Halo was going to be on PC too. It would have done very little to help Mac OS anyways.
They're not pushing anywhere near hard enough. I don't even really want to play new games, I'd settle for just being able to play old games. It's funny the article mentioned Halo - I can't play that on my M1 Max at all, even though I own the mac version. It could probably emulate it fast enough. Hell, it could probably emulate the windows version fast enough. But nope, it doesn't work and I'm not willing to jump through hoops to somehow maybe hack it into working, I want to play a game sometimes, not configure UNIXy stuff, that's what I'm playing a game to take a break from.

And I like the screenshot of Steam. Almost none of my Steam games work, even first-party stuff like Portal or Half-life. FFS, the steam client itself has not even been updated for arm64. That right there tells you how seriously Valve takes the mac gaming market.

If Apple were serious, they would do as MS has repeatedly done and back up to Valve's (and other's) offices with a dump truck full of money and just do whatever it takes to make it work. Until they start to take proactive steps, not this "build it and they will come" mentality which has never worked in the past, I think mac gaming will remain the backwater it is.
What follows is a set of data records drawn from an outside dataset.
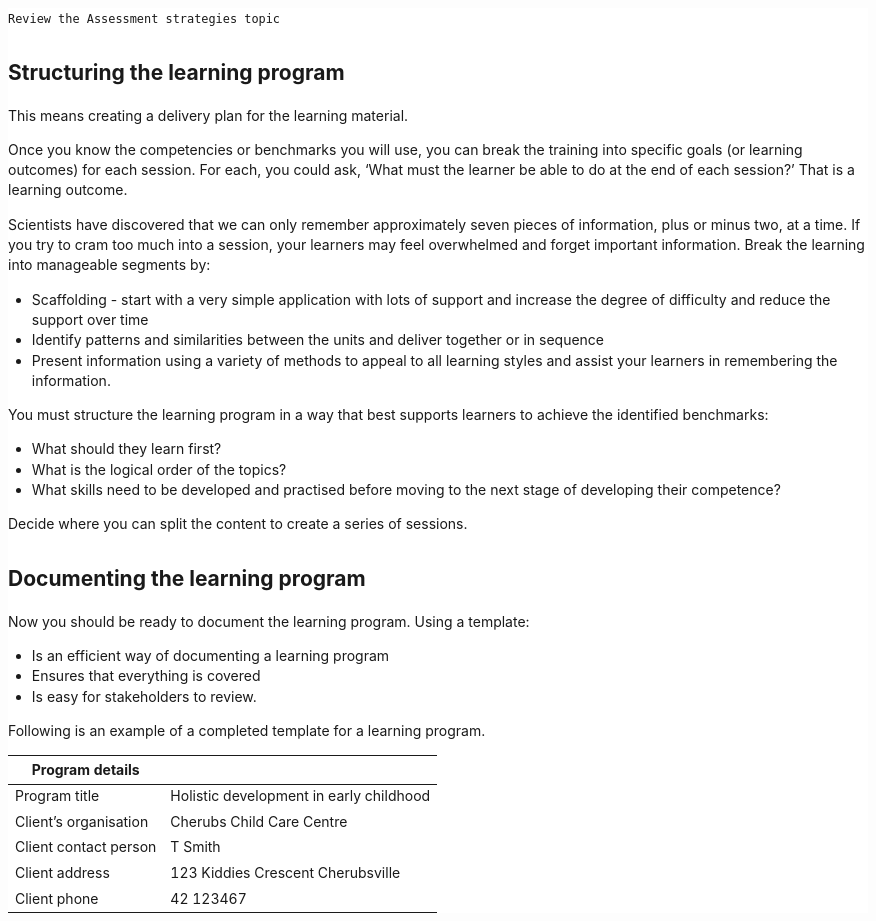     Review the Assessment strategies topic

## Structuring the learning program

This means creating a delivery plan for the learning material.

Once you know the competencies or benchmarks you will use, you can break the training into specific goals (or learning outcomes) for each session. For each, you could ask, ‘What must the learner be able to do at the end of each session?’ That is a learning outcome.

Scientists have discovered that we can only remember approximately seven pieces of information, plus or minus two, at a time. If you try to cram too much into a session, your learners may feel overwhelmed and forget important information. Break the learning into manageable segments by:

-   Scaffolding - start with a very simple application with lots of support and increase the degree of difficulty and reduce the support over time
-   Identify patterns and similarities between the units and deliver together or in sequence
-   Present information using a variety of methods to appeal to all learning styles and assist your learners in remembering the information.

You must structure the learning program in a way that best supports learners to achieve the identified benchmarks:

-   What should they learn first?
-   What is the logical order of the topics?
-   What skills need to be developed and practised before moving to the next stage of developing their competence?

Decide where you can split the content to create a series of sessions.

## Documenting the learning program

Now you should be ready to document the learning program. Using a template:

-   Is an efficient way of documenting a learning program
-   Ensures that everything is covered
-   Is easy for stakeholders to review.

Following is an example of a completed template for a learning program.

| Program details                                                                                                        |                                                                                                                                                                                                                                                                                                                                                                                                                                                                        |
|------------------------------------------------------------------------------------------------------------------------|------------------------------------------------------------------------------------------------------------------------------------------------------------------------------------------------------------------------------------------------------------------------------------------------------------------------------------------------------------------------------------------------------------------------------------------------------------------------|
| Program title                                                                                                          | Holistic development in early childhood                                                                                                                                                                                                                                                                                                                                                                                                                                |
| Client’s organisation                                                                                                  | Cherubs Child Care Centre                                                                                                                                                                                                                                                                                                                                                                                                                                              |
| Client contact person                                                                                                  | T Smith                                                                                                                                                                                                                                                                                                                                                                                                                                                                |
| Client address                                                                                                         | 123 Kiddies Crescent Cherubsville                                                                                                                                                                                                                                                                                                                                                                                                                                      |
| Client phone                                                                                                           | 42 123467                                                                                                                                                                                                                                                                                                                                                                                                                                                              |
I'd love to see that change, but I don't think it will.

They could do this by seriously talking with Valve and making Proton work with Apple Silicon as well as it works on Linux.

I don't think any other route will really work, but then again, Apple sometimes surprises.

What timing. Somebody at Apple needs to buy a PS5 and spend 10 minutes with the dualSense controller in ASTRO's playroom. Mac and PC won't ever get the full dualSense experience and that means they're outmoded.

Sony found a way to make everything without dualSense feel old and obsolete, including their entire back catalog of games from the PS1 to the PS4.

I own a PS5 with Dual Sense and it's pretty much the same as any controller I have used. I prefer the SCUF Xbox controller on Windows.